Doctoral thesis, 2016

Lignin, one of the three main components of lignocellulosic biomass, is the second most abundant organic polymer found on Earth. Nowadays, most of the lignin (almost 99%) produced in the Kraft pulping process is used as internal fuel. However, modern Kraft mills have an energy surplus, which provides an opportunity for extracting lignin that can be used as a new source of specialty chemicals as well as transportation fuel. Furthermore, a new process, called “LignoBoostTM”, has been developed recently to extract a large quantity of pure lignin and has gained commercial status. In this work, hydrothermal liquefaction (HTL) was used to produce bio-oil from LignoBoostTM Kraft lignin in subcritical water, using ZrO2/K2CO3/KOH as the catalytic system and phenol as the capping agent, in a small pilot unit (in continuous mode) developed and located at Chalmers University of Technology in Gothenburg, Sweden. An analytical procedure for the reaction products was developed in order to analyse the liquid products. In addition, the influence of the concentration of K2CO3 and the reaction temperature was investigated to optimise the yields and quality of the resulting liquid products. The stability of bio-oil is a significant factor to study since it influences the further upgrading of bio-oil into fuel to be used in industry: high stability makes it more versatile and thus suitable for wider range of applications. The stability of the resulting bio-oil was, therefore, studied under natural (room temperature, 2 years) and accelerated aging (up to 80°C, up to 1 month); the accelerated aging of bio-oil fractions was also studied to obtain a deeper understanding of the aging mechanism. The results show that these two variables, i.e. the concentration of K2CO3 and the reaction temperature, affect the products obtained differently: these products consist of bio-oil (69–88%), water-soluble organics (5–11%) and char (16–22%).
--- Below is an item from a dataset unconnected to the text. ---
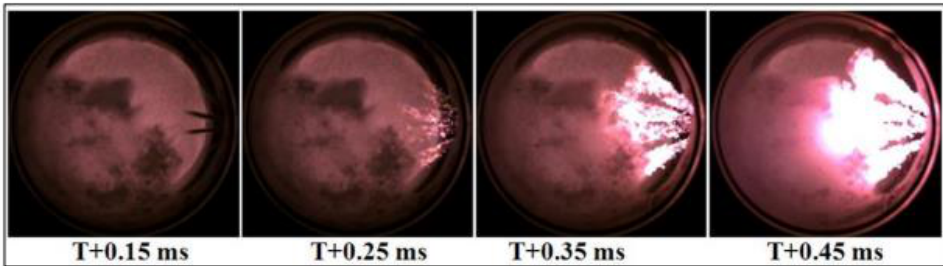
Figure 15. Images taken in the swirl environment chamber.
The main monomers are anisoles, alkyl phenols, guaiacols and catechols, the relative amounts of which varied with the reaction conditions. Being partially deoxygenated, lignin HTL bio-oil has low contents of water and ash, which is beneficial for achieving bio-oil of high quality. This bio-oil was found to be remarkably stable at both room temperature and elevated temperature. Furthermore, its stability was found to be enhanced by the removal of insoluble high Mw molecules.